* [Extrait du document]
>>>
Rafael Correa, qui vit en Belgique avec sa famille, a exprimé son indignation devant cette décision du tribunal de son pays, affirmant sur Twitter que la demande de placement en détention avait été faite sans «une seule preuve». Il estime en outre que l'extradition qu'il qualifie de «farce» n'a aucune chance d'aboutir au niveau international. Il a en outre appelé ses partisans à ne pas s'inquiéter ; «tout est une question de temps», a-t-il conclu.
Fiscal puesto a dedo, vinculación sin ninguna prueba, jueza que se allana al desacato de la Asamblea Nacional, medida cautelar imposible de cumplir, etc.
— Rafael Correa (@MashiRafael) 3 juillet 2018
¿Saben cuánto éxito va a tener esta farsa a nivel internacional?
No se preocupen, todo es cuestión de tiempo.
¡Venceremos! https://t.co/zjjp67gl4D
Confiant en la Belgique
Dans un autre tweet, Rafael Correa a remercié ses partisans pour le soutien qu'il a reçu et exprimé sa confiance en la Belgique. «Je vous remercie toutes et tous pour vos démonstrations de solidarité face à cette nouvelle et grave violation de la justice et de mes droits. Ils chercheront à nous humilier et à nous faire passer un mauvais moment, mais une telle monstruosité ne prospérera jamais dans un Etat de droit comme la Belgique», a-t-il notamment écrit.
<<<
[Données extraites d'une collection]
>>>
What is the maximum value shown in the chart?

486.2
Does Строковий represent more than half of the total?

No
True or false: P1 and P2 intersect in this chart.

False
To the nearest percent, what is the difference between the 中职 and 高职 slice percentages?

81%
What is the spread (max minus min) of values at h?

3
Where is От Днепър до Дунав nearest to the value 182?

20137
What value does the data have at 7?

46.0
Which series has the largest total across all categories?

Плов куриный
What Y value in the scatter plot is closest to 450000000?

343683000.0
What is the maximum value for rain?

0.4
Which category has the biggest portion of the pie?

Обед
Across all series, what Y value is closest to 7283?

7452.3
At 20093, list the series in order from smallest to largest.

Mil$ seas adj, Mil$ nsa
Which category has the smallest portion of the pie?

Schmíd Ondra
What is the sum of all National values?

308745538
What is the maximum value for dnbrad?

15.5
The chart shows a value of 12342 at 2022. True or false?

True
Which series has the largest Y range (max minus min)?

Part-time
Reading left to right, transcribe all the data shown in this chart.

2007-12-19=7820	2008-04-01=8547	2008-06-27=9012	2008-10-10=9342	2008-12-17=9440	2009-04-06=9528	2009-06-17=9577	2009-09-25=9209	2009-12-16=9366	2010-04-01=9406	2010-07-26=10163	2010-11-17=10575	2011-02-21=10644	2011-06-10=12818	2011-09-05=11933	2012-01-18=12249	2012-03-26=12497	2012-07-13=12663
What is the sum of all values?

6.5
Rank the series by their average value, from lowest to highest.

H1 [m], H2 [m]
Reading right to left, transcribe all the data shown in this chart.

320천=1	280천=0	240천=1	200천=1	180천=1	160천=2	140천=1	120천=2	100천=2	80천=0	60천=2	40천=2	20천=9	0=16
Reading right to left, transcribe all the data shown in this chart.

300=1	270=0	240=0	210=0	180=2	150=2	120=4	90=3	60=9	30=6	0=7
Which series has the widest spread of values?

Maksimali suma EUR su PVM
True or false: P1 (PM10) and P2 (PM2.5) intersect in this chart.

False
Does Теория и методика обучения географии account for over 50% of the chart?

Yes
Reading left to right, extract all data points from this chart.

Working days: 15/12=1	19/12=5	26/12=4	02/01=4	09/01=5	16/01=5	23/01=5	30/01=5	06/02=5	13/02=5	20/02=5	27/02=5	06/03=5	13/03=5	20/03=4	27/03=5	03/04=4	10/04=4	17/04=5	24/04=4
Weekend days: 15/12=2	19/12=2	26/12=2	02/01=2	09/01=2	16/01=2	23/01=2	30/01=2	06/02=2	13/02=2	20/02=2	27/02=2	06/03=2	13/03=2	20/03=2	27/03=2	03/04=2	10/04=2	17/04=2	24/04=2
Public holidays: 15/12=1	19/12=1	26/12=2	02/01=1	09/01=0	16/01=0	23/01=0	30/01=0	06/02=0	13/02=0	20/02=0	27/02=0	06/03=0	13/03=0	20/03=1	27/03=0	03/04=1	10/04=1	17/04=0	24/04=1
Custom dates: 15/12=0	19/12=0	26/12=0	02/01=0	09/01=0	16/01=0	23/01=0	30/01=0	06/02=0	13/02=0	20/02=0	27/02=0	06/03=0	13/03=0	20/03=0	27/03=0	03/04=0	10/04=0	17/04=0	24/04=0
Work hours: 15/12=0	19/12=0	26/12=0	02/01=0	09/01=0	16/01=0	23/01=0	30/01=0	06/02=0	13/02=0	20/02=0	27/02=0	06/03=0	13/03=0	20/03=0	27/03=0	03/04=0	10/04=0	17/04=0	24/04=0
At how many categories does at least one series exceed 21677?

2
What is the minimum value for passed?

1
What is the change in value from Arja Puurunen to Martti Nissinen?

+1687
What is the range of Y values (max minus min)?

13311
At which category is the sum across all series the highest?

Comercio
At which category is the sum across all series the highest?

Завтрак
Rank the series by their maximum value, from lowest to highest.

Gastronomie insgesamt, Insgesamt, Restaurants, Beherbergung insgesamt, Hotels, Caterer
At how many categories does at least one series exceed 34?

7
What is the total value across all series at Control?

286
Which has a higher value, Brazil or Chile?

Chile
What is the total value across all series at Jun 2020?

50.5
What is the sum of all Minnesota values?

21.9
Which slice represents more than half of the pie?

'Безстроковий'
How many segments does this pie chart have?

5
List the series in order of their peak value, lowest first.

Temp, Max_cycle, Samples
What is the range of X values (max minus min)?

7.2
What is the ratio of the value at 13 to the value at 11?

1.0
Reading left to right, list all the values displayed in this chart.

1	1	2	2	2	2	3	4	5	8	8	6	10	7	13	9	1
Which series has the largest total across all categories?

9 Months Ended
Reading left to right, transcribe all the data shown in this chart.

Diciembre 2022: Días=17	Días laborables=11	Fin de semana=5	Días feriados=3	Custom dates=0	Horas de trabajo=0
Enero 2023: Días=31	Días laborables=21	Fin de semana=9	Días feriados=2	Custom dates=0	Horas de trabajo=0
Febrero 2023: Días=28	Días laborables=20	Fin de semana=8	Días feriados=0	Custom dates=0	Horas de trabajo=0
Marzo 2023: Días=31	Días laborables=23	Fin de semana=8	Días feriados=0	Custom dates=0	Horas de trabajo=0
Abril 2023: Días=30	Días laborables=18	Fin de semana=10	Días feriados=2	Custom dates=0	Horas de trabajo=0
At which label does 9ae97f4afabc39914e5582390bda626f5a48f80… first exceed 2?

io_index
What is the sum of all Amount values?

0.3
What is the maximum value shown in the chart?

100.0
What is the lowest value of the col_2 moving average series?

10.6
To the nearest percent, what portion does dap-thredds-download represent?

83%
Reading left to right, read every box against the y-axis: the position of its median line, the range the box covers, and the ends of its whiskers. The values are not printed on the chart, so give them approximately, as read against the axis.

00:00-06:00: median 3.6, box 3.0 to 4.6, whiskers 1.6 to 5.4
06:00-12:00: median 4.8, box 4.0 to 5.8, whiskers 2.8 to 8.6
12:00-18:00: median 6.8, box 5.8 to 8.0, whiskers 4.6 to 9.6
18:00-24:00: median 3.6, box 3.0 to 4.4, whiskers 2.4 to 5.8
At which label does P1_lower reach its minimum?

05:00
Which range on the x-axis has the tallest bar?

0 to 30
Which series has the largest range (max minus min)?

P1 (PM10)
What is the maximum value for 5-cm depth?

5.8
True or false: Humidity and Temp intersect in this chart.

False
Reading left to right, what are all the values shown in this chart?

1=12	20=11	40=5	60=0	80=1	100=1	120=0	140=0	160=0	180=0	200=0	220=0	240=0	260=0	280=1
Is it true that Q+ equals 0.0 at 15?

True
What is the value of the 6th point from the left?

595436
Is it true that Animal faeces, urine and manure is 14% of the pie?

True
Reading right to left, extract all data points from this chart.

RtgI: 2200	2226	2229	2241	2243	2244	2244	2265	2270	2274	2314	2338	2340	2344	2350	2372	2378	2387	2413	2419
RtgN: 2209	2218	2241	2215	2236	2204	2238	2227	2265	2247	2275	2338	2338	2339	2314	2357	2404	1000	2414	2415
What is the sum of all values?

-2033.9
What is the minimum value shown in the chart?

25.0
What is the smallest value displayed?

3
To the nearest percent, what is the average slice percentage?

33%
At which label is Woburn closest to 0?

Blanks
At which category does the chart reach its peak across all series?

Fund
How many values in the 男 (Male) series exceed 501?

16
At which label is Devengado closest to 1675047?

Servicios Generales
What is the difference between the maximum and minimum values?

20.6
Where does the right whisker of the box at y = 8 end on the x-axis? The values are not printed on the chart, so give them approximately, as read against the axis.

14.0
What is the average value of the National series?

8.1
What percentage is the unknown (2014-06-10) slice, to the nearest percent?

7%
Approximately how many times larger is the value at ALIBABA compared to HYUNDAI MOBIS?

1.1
<<<
* [Consignes]
A: Dans l'extrait sur Rafael Correa, relevez chacun des reproches énumérés dans la ligne en espagnol qui commence par « Fiscal puesto a dedo ».
B: Recopiez le passage de l'extrait sur Rafael Correa en commençant aux mots « No se preocupen, todo » et en vous arrêtant après « a-t-il notamment écrit. ».

* [Réponses]
A:
- Fiscal puesto a dedo
- vinculación sin ninguna prueba
- jueza que se allana al desacato de la Asamblea Nacional
- medida cautelar imposible de cumplir

B:
No se preocupen, todo es cuestión de tiempo.
¡Venceremos! https://t.co/zjjp67gl4D
Confiant en la Belgique
Dans un autre tweet, Rafael Correa a remercié ses partisans pour le soutien qu'il a reçu et exprimé sa confiance en la Belgique. «Je vous remercie toutes et tous pour vos démonstrations de solidarité face à cette nouvelle et grave violation de la justice et de mes droits. Ils chercheront à nous humilier et à nous faire passer un mauvais moment, mais une telle monstruosité ne prospérera jamais dans un Etat de droit comme la Belgique», a-t-il notamment écrit.